TASK DETAILS: Scan the data below and copy each line where "compare" occurs.

[Saved data entries]
=-=-=-=-=
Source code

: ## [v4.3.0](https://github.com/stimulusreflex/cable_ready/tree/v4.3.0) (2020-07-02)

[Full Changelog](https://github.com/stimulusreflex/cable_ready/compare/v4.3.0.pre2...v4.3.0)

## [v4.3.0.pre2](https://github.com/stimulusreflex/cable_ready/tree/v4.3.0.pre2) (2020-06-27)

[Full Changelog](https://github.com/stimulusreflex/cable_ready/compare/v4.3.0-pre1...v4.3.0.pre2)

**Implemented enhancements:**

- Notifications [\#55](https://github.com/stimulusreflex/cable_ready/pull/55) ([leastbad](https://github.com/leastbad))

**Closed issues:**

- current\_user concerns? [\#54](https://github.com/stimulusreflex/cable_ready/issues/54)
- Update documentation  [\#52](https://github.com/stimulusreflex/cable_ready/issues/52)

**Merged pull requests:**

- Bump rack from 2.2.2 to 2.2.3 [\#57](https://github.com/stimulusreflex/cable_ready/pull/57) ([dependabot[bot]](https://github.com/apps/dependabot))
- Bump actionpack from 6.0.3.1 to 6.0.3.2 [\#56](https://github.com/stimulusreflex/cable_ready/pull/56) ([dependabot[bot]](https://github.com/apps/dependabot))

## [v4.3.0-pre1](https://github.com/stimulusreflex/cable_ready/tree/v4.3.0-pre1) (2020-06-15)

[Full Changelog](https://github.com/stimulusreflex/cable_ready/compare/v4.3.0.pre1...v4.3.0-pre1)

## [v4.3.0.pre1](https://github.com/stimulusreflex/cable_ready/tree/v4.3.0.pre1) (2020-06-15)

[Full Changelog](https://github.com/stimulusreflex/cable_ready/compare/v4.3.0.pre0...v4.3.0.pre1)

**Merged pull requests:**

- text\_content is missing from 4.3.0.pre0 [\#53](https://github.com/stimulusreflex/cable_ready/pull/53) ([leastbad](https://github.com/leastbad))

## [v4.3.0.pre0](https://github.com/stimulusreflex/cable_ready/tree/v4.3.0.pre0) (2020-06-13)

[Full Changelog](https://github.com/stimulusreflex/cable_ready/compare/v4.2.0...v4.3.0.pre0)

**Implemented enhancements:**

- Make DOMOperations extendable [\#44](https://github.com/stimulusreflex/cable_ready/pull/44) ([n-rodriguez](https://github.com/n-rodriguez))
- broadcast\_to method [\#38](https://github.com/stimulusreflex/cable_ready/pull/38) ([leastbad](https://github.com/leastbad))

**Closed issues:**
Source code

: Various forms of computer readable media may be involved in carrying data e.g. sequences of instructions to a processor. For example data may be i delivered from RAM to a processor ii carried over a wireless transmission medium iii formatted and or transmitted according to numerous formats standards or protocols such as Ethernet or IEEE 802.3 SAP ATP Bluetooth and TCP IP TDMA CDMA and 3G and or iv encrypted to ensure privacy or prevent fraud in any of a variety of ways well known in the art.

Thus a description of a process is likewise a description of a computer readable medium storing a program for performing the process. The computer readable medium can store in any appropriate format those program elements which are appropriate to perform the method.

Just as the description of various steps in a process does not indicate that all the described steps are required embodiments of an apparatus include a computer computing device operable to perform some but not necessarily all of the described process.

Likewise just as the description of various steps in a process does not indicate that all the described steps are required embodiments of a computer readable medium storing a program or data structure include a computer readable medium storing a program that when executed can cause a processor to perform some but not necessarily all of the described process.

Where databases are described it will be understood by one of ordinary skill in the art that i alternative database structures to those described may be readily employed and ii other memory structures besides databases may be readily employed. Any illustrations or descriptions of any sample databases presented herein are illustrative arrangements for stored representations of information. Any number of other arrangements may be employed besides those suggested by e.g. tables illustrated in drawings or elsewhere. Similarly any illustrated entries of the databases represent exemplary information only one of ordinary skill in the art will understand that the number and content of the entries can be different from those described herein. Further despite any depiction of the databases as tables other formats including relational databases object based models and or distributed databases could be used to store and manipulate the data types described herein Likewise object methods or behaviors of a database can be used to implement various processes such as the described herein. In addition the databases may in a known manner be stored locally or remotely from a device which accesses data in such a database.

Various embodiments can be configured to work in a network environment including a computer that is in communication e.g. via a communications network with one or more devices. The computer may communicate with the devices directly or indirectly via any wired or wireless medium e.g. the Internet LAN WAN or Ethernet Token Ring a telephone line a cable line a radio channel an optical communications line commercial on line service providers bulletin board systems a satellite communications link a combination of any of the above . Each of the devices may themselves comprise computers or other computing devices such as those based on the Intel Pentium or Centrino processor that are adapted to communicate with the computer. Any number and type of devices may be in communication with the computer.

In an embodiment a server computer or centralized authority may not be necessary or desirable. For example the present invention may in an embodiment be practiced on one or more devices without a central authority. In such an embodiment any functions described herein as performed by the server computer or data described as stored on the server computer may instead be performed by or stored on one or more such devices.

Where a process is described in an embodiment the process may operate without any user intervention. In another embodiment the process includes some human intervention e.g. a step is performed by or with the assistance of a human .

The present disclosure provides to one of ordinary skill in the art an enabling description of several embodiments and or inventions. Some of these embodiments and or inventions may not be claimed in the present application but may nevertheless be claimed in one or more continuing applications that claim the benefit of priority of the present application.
=-=-=-=-=
TASK RESPONSE:
[Full Changelog](https://github.com/stimulusreflex/cable_ready/compare/v4.3.0.pre2...v4.3.0)
[Full Changelog](https://github.com/stimulusreflex/cable_ready/compare/v4.3.0-pre1...v4.3.0.pre2)
[Full Changelog](https://github.com/stimulusreflex/cable_ready/compare/v4.3.0.pre1...v4.3.0-pre1)
[Full Changelog](https://github.com/stimulusreflex/cable_ready/compare/v4.3.0.pre0...v4.3.0.pre1)
[Full Changelog](https://github.com/stimulusreflex/cable_ready/compare/v4.2.0...v4.3.0.pre0)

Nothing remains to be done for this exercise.